Does the fact that we have always abused the better nature of our families give us the right to continue doing so as adults?

So yes, I enjoy living independently, with all the privilege it brings. But there is no doubt in my mind that living at home provides unparalleled opportunities to develop new facets of maturity.

Because as long as I’m living in this house, why shouldn’t it be my home too?

 

(Note: this does not extend to chulent pots.)

 

On Cows

It would be nice to know for certain that every day in every way one is getting better and better, but it’s hard to keep track of how much one changes over time. I feel like we ought to keep some kind of record like the yardstick on the wall so we can go back and see how we measure up to last year. Like some document every Rosh Hashana detailing our defining characteristics, goals, ideas, top list of things to work on, etc, to be reviewed annually for signs of progress.

Of course, that would require being able to pinpoint everything of interest that could change. It never really works that way. I was thinking about this while toodling through the Alleghenies with a friend one lovely afternoon. She was driving and I was sitting back and admiring the scenery – the rolling green hills spotted with the occasional tree jutting into the azure sky, etc, not to mention the red barns and so on.

I was thinking how, when I was younger and we were on road trips, the parents would point out the mountains rising in the distance or the colors of the foliage and urge us kids to appreciate the scenery. I would nod with minimal politeness and ask if we were there yet. My obsession with knowing if we were at our destination could only be mitigated by something truly exciting, such as a cow. It didn’t matter that, in the course of the time it takes to drive past a pasture, a cow does nothing more exciting than a tree. Cows were interesting. Trees were not.

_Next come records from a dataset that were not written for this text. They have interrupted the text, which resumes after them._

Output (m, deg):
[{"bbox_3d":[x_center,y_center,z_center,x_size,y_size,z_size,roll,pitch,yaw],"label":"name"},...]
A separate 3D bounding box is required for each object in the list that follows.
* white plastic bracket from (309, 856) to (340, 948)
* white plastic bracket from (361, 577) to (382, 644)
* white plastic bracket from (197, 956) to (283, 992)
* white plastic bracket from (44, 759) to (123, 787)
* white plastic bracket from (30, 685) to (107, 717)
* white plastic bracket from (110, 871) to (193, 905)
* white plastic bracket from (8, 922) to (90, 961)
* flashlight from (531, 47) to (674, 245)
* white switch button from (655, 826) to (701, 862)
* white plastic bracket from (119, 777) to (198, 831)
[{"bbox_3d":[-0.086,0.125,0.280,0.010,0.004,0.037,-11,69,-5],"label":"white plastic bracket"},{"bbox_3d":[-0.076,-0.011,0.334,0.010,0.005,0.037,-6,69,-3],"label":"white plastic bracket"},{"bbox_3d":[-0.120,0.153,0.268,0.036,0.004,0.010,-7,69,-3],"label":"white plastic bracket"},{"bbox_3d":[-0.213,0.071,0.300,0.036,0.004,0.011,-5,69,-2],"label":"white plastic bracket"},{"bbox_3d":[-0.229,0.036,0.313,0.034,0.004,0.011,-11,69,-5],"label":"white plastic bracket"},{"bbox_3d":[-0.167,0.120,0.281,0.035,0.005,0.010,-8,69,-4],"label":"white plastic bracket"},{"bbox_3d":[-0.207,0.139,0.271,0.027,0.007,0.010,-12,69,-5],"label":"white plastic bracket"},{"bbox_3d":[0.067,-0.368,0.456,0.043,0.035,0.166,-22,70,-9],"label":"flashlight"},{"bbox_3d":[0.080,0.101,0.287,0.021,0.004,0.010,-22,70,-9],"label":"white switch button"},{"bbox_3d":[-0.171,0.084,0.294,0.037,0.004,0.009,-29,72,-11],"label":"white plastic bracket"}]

And now, here I was admiring trees. Like my parents had. It seemed a sign that I’d reached some sort of benchmark. I was adult because I appreciated pretty things that weren’t furry. Like scenery. I could enjoy a drive just because of the scenery. Why, I bet if we passed a cow right now I wouldn’t more than give it an indulgent glance–

“Look! Cows!” my friend said.

“Where? Where?” I jerked out of my reverie and craned around to catch the field of bovines.

Okay, scratch the second half of the theory. I still like cows. But I also like scenery. Can I be a grown up with an inner child?

Does one ever grow out of liking cows?